++++ EXTRAIT DU DOCUMENT

À ce stade, il est donc important de bien faire la différence entre la création et la documentation de la création. Si les deux peuvent être protégées par le droit d’auteur car elles remplissent toutes deux les critères nécessaires à la protection (œuvre de l’esprit + originalité) alors il y aura deux droits d’auteur différents. Prenons un exemple. Si je fais une sculpture, cette œuvre (si elle en remplit les conditions) sera protégée par le droit d’auteur. En tant qu’auteur (sculpteur) je vais donc avoir un droit de propriété (je peux donc si je le souhaite opter pour une licence libre). Maintenant, je documente cette œuvre, c’est-à-dire, j’écris un texte qui va expliquer : pourquoi j’ai  fait cette sculpture, comment je l’ai faite, etc. Ce texte (s’il remplit les conditions) sera également protégé par le droit d’auteur. En tant qu’auteur (écrivain) je vais également avoir un droit de propriété (un autre) que je pourrai là encore placer sous licence libre. Ce sont deux œuvres différentes (bien qu’elles soient en rapport  avec la même création).

Maintenant que nous avons ces connaissances, déroulons le raisonnement.

++++++++
++++ EXTRAITS DES ENTRÉES

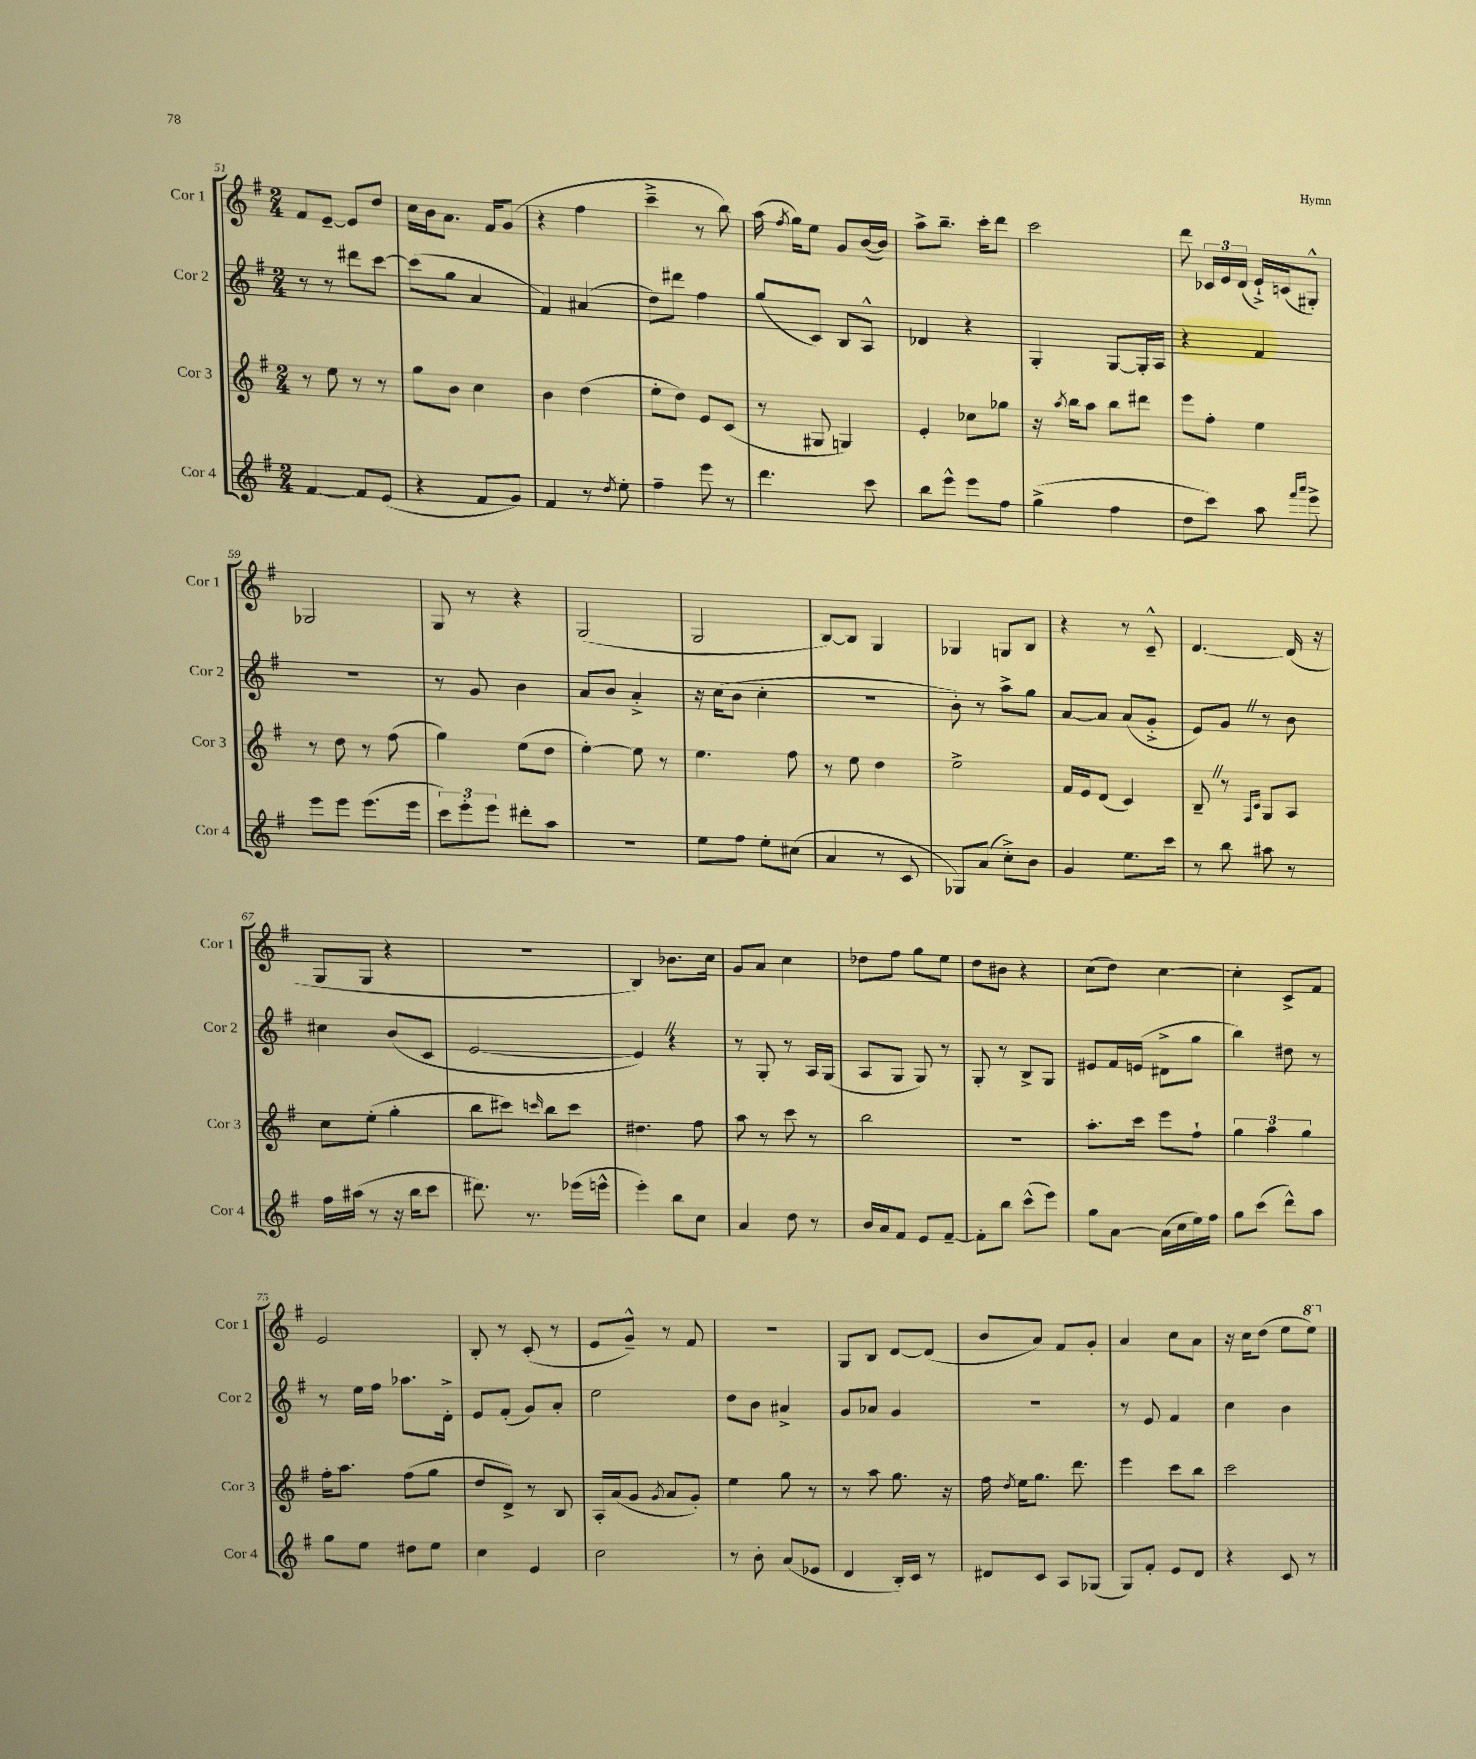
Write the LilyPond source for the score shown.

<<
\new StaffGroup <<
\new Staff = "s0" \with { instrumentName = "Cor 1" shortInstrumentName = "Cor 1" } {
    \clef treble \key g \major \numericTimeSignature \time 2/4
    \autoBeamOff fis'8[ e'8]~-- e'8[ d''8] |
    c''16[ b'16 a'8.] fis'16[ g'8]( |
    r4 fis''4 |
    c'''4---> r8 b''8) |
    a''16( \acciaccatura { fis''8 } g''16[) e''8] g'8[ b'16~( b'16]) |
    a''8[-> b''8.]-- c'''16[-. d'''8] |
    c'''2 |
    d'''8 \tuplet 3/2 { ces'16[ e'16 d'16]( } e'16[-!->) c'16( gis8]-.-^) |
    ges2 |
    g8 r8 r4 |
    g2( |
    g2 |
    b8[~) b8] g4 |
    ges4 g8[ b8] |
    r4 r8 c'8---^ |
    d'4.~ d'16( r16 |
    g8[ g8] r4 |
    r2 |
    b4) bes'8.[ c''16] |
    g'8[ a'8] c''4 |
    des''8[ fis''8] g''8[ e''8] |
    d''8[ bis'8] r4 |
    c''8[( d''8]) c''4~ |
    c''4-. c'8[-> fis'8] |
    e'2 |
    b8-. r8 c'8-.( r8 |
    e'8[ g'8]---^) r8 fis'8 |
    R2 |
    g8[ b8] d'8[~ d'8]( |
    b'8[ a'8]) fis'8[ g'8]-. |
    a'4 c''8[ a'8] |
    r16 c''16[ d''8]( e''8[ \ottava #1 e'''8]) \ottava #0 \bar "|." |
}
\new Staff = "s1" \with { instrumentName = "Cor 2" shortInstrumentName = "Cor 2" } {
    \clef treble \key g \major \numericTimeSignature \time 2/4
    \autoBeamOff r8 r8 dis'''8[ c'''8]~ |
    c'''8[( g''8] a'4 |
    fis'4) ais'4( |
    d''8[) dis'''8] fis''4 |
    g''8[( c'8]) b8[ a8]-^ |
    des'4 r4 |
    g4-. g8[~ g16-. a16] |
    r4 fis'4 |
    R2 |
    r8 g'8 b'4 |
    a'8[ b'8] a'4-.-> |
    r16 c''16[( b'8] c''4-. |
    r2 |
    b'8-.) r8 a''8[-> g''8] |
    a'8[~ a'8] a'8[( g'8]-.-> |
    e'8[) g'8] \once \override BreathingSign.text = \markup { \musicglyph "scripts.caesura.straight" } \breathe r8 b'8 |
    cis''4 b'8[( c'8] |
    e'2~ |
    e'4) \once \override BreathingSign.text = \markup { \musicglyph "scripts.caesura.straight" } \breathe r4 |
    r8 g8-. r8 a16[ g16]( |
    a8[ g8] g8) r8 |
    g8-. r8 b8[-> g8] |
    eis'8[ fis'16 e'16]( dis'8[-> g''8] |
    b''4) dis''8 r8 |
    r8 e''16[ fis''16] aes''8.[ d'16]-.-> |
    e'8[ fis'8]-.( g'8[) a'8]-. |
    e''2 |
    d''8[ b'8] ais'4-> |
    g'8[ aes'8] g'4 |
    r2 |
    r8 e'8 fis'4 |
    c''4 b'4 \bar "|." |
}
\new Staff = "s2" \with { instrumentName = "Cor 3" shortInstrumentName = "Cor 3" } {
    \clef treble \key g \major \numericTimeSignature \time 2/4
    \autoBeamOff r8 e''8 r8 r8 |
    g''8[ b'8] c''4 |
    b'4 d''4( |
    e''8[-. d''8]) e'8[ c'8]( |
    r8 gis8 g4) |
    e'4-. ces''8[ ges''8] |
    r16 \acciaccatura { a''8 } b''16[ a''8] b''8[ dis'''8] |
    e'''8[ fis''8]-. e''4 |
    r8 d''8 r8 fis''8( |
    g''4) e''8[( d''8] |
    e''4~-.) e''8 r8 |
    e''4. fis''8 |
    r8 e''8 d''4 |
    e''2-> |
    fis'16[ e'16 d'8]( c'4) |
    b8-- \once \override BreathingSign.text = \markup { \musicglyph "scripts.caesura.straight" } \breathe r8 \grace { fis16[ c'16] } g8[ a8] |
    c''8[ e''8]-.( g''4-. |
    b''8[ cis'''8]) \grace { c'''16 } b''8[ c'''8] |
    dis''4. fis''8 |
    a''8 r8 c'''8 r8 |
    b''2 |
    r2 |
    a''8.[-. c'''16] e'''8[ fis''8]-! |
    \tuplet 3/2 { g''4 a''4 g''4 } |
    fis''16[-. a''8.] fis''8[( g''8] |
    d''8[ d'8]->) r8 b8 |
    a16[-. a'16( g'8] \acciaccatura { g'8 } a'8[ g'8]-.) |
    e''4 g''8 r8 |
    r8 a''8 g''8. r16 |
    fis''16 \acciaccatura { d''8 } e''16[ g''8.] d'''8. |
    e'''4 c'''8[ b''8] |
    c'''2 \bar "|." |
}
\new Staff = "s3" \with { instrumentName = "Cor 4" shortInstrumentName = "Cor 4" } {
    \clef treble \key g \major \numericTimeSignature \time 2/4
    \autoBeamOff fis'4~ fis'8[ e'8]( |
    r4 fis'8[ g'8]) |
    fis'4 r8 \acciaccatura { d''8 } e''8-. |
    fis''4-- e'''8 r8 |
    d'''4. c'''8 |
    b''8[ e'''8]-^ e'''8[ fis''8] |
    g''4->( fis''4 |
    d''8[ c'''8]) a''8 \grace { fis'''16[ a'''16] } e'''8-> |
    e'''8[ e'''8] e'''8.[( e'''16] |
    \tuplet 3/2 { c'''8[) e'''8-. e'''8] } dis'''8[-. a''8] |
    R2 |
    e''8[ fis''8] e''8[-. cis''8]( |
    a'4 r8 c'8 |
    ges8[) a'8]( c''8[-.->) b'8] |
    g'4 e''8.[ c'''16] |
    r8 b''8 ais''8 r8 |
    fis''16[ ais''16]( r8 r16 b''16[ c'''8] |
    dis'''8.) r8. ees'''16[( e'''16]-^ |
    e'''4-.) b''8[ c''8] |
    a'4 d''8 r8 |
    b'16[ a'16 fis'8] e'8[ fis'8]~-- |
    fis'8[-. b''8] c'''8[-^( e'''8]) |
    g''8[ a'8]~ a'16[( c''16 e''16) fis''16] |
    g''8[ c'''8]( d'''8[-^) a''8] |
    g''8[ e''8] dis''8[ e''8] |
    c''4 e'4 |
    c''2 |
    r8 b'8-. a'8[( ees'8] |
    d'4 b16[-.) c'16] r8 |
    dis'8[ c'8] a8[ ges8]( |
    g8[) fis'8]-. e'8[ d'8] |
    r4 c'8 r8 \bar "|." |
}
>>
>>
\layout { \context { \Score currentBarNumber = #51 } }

++++++++

## OBJECTIF
Recopiez intégralement l'extrait sur le droit d'auteur.

## CORRIGÉ RÉDIGÉ
À ce stade, il est donc important de bien faire la différence entre la création et la documentation de la création. Si les deux peuvent être protégées par le droit d’auteur car elles remplissent toutes deux les critères nécessaires à la protection (œuvre de l’esprit + originalité) alors il y aura deux droits d’auteur différents. Prenons un exemple. Si je fais une sculpture, cette œuvre (si elle en remplit les conditions) sera protégée par le droit d’auteur. En tant qu’auteur (sculpteur) je vais donc avoir un droit de propriété (je peux donc si je le souhaite opter pour une licence libre). Maintenant, je documente cette œuvre, c’est-à-dire, j’écris un texte qui va expliquer : pourquoi j’ai  fait cette sculpture, comment je l’ai faite, etc. Ce texte (s’il remplit les conditions) sera également protégé par le droit d’auteur. En tant qu’auteur (écrivain) je vais également avoir un droit de propriété (un autre) que je pourrai là encore placer sous licence libre. Ce sont deux œuvres différentes (bien qu’elles soient en rapport  avec la même création).

Maintenant que nous avons ces connaissances, déroulons le raisonnement.